Je cherche donc également la solution comme le demande Link1993


----------



## Aliboron (3 Octobre 2009)

CrackAMouet a dit:


> Je cherche donc également la solution comme le demande Link1993


... et la réponse est la même. Un compte Gmail n'est pas un compte Exchange, et un Mac n'est pas un iPhone (et ne gère pas le push). Le fil indiqué plus haut précise comment paramétrer la récupérations des données depuis Gmail.


----------



## CrackAMouet (3 Octobre 2009)

Un Mac n'est pas un iPhone certe, mais lors de la configuration sur iPhone ou Windows Mobile on configure bien Mail, Contact, Calendrier comme un compte Exchange alors je me permet de penser que cela est possible et je n'ai pas la science infuse mais n'arrive pas à comprendre pourquoi un compte "considéré" comme Exchange fonctionne sur un Mobile et pas sur un Mac.
http://www.google.com/support/mobile/bin/answer.py?answer=138740&topic=14252


----------



## 5f7a38d9babad51f (31 Octobre 2009)

&#8657;

Ca m'intéresse aussi moi !!!


----------



## Link1993 (1 Septembre 2010)

Aliboron a dit:


> Gmail n'est pas un compte Exchange. Pour les paramétrages Google/Snow Leopard, tu peux voir ce qui a déjà été dit sur un fil similaire récemment.

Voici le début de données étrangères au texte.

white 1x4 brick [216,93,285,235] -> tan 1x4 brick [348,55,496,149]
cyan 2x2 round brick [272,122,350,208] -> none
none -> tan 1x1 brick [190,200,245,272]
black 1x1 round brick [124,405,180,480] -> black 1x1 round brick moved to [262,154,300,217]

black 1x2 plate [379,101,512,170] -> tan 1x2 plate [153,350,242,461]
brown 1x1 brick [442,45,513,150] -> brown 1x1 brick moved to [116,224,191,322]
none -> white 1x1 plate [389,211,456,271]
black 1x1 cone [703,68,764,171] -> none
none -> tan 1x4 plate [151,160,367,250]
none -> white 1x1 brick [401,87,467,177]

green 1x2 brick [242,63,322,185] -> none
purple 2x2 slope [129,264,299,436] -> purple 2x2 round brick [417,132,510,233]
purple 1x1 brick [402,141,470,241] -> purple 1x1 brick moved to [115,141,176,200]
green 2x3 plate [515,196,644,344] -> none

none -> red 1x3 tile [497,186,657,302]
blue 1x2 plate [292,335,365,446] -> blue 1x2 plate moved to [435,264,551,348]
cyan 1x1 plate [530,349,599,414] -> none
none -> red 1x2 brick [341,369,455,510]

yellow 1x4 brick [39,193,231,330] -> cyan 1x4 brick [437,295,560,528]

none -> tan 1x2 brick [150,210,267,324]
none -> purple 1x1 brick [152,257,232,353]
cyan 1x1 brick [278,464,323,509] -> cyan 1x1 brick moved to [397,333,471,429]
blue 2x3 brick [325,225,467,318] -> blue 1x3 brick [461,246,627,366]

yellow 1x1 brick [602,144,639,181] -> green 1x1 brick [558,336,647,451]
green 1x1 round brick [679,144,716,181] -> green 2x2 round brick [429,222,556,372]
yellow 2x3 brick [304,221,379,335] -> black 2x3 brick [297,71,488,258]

DSL du retard de la reponse, mais, pas de notification, et j'ai retrouver (par hasard ^^')  mon poste...

Donc, reponse 

He si, Gmail fonctionne bien en exchange, et ca fait 1 an et demi pourtant 

Malheureusement, la mauvaise nouvelle dans tout ca, c'est que ca fonctionne avec exchange 2003, et non 2007, or SL utilise que 2007, donc.... on l'a dans le c--

Par contre, etonnament, il n'ont toujours pas activer l'option tache de exchange... ça fait planter directe la connexion avec active sync... enfin bon.

Voila, et  dsl de la reponse longue (et mauvaise pour certain ?)

ps : si quelqu'un cherche quand meme les parametre, je les ai :rateau:

---------- Nouveau message ajouté à 18h09 ---------- Le message précédent a été envoyé à 18h03 ----------




Aliboron a dit:


> ... et la réponse est la même. Un compte Gmail n'est pas un compte Exchange, et un Mac n'est pas un iPhone (et ne gère pas le push). Le fil indiqué plus haut précise comment paramétrer la récupérations des données depuis Gmail.



Je crois que t'as pas piger ce qu'est exchange... Ce n'ai pas une interface push, c'est un protocole de syncronisation, qui permet a present d'utiliser push, c'est pas pareille !.
Le principe est de syncroniser tout, pour avoir tout hors de chez soit et toujours syncroniser. Apres, pour est activable. (ou pas), mais tout cela peut tres bien rester manuel (comme dans mon cas)


----------



## Fozzy (10 Mai 2011)

Link1993 a dit:


> ps : si quelqu'un cherche quand meme les parametre, je les ai :rateau:



Moi je veux bien les paramètres STP.


----------